Section 9.19 No Injunctions. No injunction, writ, restraining order or other order of any nature adversely affects the performance of its obligations under this Agreement or any Transaction Document to which it is a party.
Section 9.20 No Subsidiaries. The Borrower has no Subsidiaries other than any REO Asset Owners.
Section 9.21 ERISA Matters.
(a) The Borrower does not sponsor, maintain, or contribute to, and has never sponsored, maintained, or contributed to, and, except as would not reasonably be expected to have a Material Adverse Effect, no ERISA Affiliate sponsors, maintains, contributes to, or has any liability in respect of, or has ever sponsored, maintained, contributed to, or had any liability in respect of, a Plan.
(b) No ERISA Event has occurred on or prior to the date that this representation is made or deemed made that, whether alone or together with all other ERISA Events that have occurred, would reasonably be expected to have a Material Adverse Effect.

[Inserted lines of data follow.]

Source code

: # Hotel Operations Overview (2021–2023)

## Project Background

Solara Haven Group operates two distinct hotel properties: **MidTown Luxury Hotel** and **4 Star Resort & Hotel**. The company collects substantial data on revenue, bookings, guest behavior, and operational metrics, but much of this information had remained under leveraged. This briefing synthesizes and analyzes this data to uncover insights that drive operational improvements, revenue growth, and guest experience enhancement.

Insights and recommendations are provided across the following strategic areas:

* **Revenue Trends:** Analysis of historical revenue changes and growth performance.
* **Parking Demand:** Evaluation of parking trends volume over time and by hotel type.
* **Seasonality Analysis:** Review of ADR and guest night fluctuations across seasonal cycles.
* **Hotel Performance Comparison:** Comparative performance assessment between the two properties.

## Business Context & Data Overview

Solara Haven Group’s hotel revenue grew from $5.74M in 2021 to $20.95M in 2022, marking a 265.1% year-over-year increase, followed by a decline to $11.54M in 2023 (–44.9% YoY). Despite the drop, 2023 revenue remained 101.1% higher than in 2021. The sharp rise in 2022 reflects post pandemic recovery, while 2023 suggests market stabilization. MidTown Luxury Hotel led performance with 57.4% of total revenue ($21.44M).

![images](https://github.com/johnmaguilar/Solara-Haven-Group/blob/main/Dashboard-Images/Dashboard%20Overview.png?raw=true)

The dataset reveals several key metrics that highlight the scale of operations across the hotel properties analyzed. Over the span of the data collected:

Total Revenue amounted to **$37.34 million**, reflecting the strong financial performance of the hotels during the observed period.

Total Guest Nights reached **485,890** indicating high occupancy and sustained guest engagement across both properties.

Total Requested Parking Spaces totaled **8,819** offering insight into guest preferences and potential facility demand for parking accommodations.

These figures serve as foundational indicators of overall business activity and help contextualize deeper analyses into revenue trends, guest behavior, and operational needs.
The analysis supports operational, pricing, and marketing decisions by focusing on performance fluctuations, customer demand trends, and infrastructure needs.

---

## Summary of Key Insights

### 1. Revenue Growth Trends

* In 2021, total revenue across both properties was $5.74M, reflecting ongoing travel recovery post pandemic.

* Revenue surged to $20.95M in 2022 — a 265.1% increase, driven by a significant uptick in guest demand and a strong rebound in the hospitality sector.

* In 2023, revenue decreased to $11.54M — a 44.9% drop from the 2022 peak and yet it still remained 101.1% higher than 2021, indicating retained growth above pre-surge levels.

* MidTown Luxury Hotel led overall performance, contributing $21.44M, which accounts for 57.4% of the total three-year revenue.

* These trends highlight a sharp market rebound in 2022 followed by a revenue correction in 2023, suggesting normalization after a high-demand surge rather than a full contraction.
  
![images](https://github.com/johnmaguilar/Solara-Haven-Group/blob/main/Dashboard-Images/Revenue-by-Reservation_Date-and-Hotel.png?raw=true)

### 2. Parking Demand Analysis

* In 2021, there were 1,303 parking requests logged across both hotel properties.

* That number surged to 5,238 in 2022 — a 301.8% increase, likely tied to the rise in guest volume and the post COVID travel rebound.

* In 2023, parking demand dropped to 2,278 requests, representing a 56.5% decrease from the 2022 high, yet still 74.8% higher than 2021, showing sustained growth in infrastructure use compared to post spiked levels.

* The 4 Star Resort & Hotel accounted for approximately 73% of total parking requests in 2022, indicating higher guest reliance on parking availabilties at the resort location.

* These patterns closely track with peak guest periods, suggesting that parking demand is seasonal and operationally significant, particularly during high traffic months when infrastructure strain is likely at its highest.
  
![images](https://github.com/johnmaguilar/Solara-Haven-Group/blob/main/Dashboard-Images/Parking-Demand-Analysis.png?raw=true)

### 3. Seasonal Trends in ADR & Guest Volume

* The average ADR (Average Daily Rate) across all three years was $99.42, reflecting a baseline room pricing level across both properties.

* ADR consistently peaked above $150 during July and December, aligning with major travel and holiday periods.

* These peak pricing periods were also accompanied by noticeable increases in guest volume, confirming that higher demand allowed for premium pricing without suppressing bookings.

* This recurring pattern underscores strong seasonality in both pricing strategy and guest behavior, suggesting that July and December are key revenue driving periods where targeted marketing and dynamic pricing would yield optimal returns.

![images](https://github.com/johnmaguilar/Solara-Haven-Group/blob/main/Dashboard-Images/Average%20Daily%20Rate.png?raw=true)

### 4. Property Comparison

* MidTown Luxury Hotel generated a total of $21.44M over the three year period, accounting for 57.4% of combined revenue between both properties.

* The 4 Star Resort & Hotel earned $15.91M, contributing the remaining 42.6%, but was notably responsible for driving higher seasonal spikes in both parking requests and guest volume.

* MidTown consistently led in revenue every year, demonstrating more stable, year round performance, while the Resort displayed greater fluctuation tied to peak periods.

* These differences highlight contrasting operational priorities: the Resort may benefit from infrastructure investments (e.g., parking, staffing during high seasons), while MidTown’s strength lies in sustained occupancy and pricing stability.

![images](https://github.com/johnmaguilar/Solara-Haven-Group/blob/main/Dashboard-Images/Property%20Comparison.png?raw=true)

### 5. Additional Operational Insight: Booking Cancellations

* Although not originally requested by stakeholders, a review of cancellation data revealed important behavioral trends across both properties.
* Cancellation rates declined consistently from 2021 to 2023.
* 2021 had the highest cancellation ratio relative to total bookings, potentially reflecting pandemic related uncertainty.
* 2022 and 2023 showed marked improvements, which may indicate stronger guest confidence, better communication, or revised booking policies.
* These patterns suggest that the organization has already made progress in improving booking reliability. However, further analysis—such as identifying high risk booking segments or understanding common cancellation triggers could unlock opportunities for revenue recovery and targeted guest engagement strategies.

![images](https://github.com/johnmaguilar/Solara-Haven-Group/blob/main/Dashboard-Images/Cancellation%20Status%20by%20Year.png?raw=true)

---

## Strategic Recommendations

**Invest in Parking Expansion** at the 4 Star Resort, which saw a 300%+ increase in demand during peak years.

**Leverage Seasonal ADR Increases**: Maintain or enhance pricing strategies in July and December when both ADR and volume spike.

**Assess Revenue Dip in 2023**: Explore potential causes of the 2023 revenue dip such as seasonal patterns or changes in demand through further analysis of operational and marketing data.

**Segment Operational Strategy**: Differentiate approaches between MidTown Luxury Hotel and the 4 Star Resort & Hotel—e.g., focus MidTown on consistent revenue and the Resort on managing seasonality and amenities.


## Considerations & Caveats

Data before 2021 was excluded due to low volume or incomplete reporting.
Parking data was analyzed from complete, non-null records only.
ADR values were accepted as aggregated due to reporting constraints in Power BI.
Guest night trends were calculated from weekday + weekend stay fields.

(c) The Borrower is not, and will not become at any time while any Obligations are outstanding, a Benefit Plan Investor.
Section 9.22 Investment Company Status. The Borrower is not an “investment company” or a company controlled by an “investment company,” as such terms are defined in the 1940 Act.

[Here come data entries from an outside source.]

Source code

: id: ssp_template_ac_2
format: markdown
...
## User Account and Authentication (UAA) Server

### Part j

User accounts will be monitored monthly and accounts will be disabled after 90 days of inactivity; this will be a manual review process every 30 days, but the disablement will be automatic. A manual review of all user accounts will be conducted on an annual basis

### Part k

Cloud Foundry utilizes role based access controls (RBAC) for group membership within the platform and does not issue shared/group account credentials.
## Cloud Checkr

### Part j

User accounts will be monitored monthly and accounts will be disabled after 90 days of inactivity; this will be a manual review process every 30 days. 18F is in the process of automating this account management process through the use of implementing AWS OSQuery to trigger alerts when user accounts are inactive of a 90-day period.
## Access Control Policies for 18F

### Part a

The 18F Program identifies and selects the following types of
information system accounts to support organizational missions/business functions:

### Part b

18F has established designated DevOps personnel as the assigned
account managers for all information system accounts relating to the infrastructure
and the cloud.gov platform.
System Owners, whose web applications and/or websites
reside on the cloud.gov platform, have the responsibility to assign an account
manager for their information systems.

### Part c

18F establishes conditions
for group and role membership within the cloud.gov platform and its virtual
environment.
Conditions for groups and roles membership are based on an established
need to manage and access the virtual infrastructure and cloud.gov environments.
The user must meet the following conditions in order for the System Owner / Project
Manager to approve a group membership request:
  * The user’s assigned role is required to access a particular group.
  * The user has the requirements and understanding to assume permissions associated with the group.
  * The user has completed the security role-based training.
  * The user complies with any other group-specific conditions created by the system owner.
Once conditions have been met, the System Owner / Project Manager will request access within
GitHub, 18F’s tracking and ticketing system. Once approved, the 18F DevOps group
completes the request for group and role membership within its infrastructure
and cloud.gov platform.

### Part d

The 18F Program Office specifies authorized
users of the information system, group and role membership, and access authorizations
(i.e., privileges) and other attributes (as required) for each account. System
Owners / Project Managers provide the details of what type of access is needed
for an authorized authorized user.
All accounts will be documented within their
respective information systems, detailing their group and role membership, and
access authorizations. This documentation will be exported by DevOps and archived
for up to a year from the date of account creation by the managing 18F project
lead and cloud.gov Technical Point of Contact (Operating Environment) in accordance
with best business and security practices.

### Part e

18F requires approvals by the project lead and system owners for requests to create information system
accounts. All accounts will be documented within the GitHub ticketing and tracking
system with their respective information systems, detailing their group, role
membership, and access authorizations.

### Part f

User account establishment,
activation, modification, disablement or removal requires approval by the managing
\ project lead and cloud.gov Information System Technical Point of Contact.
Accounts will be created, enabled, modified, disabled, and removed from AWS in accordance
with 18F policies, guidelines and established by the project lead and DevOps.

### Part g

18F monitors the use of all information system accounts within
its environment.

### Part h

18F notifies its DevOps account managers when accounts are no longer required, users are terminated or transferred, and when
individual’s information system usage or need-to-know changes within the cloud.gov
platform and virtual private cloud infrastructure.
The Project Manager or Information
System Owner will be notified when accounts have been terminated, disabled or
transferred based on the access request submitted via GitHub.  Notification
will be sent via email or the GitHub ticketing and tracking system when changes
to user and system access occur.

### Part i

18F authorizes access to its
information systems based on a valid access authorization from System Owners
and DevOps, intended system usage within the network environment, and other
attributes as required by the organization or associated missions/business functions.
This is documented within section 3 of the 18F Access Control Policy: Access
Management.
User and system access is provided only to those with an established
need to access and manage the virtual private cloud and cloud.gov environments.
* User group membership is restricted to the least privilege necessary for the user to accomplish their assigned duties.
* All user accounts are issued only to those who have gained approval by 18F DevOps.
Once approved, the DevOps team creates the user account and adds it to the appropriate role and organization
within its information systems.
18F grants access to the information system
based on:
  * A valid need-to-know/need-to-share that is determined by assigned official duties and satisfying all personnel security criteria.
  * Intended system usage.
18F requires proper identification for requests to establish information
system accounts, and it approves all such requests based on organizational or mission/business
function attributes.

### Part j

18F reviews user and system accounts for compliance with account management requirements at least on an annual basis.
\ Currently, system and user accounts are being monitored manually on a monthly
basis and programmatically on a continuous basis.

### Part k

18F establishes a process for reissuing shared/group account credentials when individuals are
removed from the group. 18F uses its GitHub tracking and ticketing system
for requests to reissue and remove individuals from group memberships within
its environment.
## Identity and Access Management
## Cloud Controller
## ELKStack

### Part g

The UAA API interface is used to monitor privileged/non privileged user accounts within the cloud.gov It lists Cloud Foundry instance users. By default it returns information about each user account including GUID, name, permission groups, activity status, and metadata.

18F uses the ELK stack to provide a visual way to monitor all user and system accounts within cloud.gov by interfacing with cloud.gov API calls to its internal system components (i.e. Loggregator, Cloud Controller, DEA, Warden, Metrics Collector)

Section 9.23 Set-Off, Etc. No Collateral Obligation has been compromised, adjusted, extended, satisfied, subordinated, rescinded, set-off or modified by the Borrower or the Obligor thereof, and no Collateral is subject to compromise, adjustment, extension, satisfaction, subordination, rescission, set-off, counterclaim, defense, abatement, suspension, deferment, deduction, reduction, termination or modification, whether arising out of transactions concerning the Collateral or otherwise, by the Borrower or the Obligor with respect thereto, except, in each case, pursuant to the Transaction Documents and for amendments, extensions and modifications, if any, to such Collateral otherwise permitted hereby and in accordance with the Servicing Standard.

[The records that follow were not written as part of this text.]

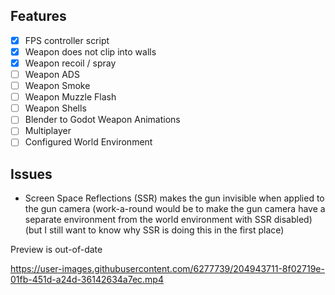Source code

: ## Features
- [x] FPS controller script
- [x] Weapon does not clip into walls
- [x] Weapon recoil / spray
- [ ] Weapon ADS
- [ ] Weapon Smoke
- [ ] Weapon Muzzle Flash
- [ ] Weapon Shells
- [ ] Blender to Godot Weapon Animations
- [ ] Multiplayer
- [ ] Configured World Environment

## Issues
- Screen Space Reflections (SSR) makes the gun invisible when applied to the gun camera (work-a-round would be to make the gun camera have a separate environment from the world environment with SSR disabled) (but I still want to know why SSR is doing this in the first place)

Preview is out-of-date

https://user-images.githubusercontent.com/6277739/204943711-8f02719e-01fb-451d-a24d-36142634a7ec.mp4
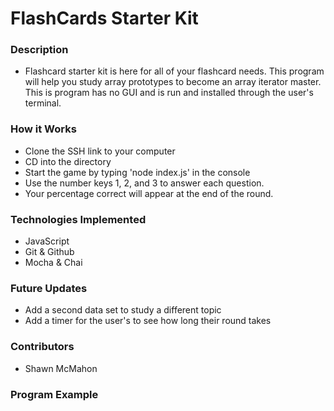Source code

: # FlashCards Starter Kit

### Description
- Flashcard starter kit is here for all of your flashcard needs. This program will help you study array prototypes to become an array iterator master.
This is program has no GUI and is run and installed through the user's terminal.  


### How it Works
- Clone the SSH link to your computer
- CD into the directory
- Start the game by typing 'node index.js' in the console
- Use the number keys 1, 2, and 3 to answer each question.
- Your percentage correct will appear at the end of the round.

### Technologies Implemented
- JavaScript
- Git & Github
- Mocha & Chai

### Future Updates
- Add a second data set to study a different topic
- Add a timer for the user's to see how long their round takes


### Contributors
- Shawn McMahon


### Program Example
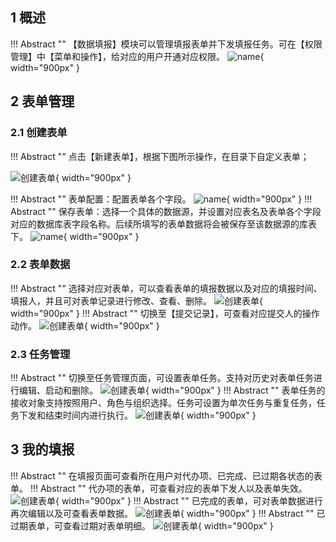 
## 1 概述

!!! Abstract ""
    【数据填报】模块可以管理填报表单并下发填报任务。可在【权限管理】中【菜单和操作】，给对应的用户开通对应权限。
![name](../../img/release_notes/2.1%20新增数据填报模块.png){ width="900px" }
## 2 表单管理

### 2.1 创建表单

!!! Abstract ""
    点击【新建表单】，根据下图所示操作，在目录下自定义表单；

![创建表单](../img/xpack/1创建表单.png){ width="900px" }

!!! Abstract ""
    表单配置：配置表单各个字段。
![name](../img/release_notes/2.1%20数据填报配置字段.png){ width="900px" }
!!! Abstract ""
    保存表单：选择一个具体的数据源，并设置对应表名及表单各个字段对应的数据库表字段名称。后续所填写的表单数据将会被保存至该数据源的库表下。
![name](../img/release_notes/2.1%20数据填报保存表单.png){ width="900px" }

### 2.2 表单数据
!!! Abstract ""
    选择对应对表单，可以查看表单的填报数据以及对应的填报时间、填报人，并且可对表单记录进行修改、查看、删除。
![创建表单](../img/xpack/0数据填报.png){ width="900px" }
!!! Abstract ""
    切换至【提交记录】，可查看对应提交人的操作动作。
![创建表单](../img/xpack/2提交记录.png){ width="900px" }

### 2.3 任务管理
!!! Abstract ""
    切换至任务管理页面，可设置表单任务。支持对历史对表单任务进行编辑、启动和删除。
![创建表单](../img/xpack/3创建任务.png){ width="900px" }
!!! Abstract ""
    表单任务的接收对象支持按照用户、角色与组织选择。任务可设置为单次任务与重复任务，任务下发和结束时间内进行执行。
![创建表单](../img/xpack/4编辑任务.png){ width="900px" }

## 3 我的填报

!!! Abstract ""
    在填报页面可查看所在用户对代办项、已完成、已过期各状态的表单。
!!! Abstract ""
    代办项的表单，可查看对应的表单下发人以及表单失效。
![创建表单](../img/xpack/5代办理.png){ width="900px" }
!!! Abstract ""
    已完成的表单，可对表单数据进行再次编辑以及可查看表单数据。
![创建表单](../img/xpack/6已完成.png){ width="900px" }
!!! Abstract ""
    已过期表单，可查看过期对表单明细。
![创建表单](../img/xpack/7已过期.png){ width="900px" }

Section 9.24 Collections. The Borrower acknowledges that (i) each Obligor, or in the case of any agented Collateral Obligation, the applicable administrative agent, collateral agent, or equivalent Person has been directed to make all payments directly to the Collection Account and (ii) all Collections received by it or its Affiliates with respect to the Collateral pledged hereunder are held and shall be held in trust for the benefit of the Collateral Agent, on behalf of the Secured Parties until deposited into the applicable Collection Account in accordance with Section 10.10.
Section 9.25 Value Given. The Borrower has given fair consideration and reasonably equivalent value to the Equityholder in exchange for the purchase of the Collateral Obligations (or any number of them). No such transfer has been made for or on account of an antecedent debt and no such transfer is or may be voidable or subject to avoidance under any section of the Bankruptcy Code.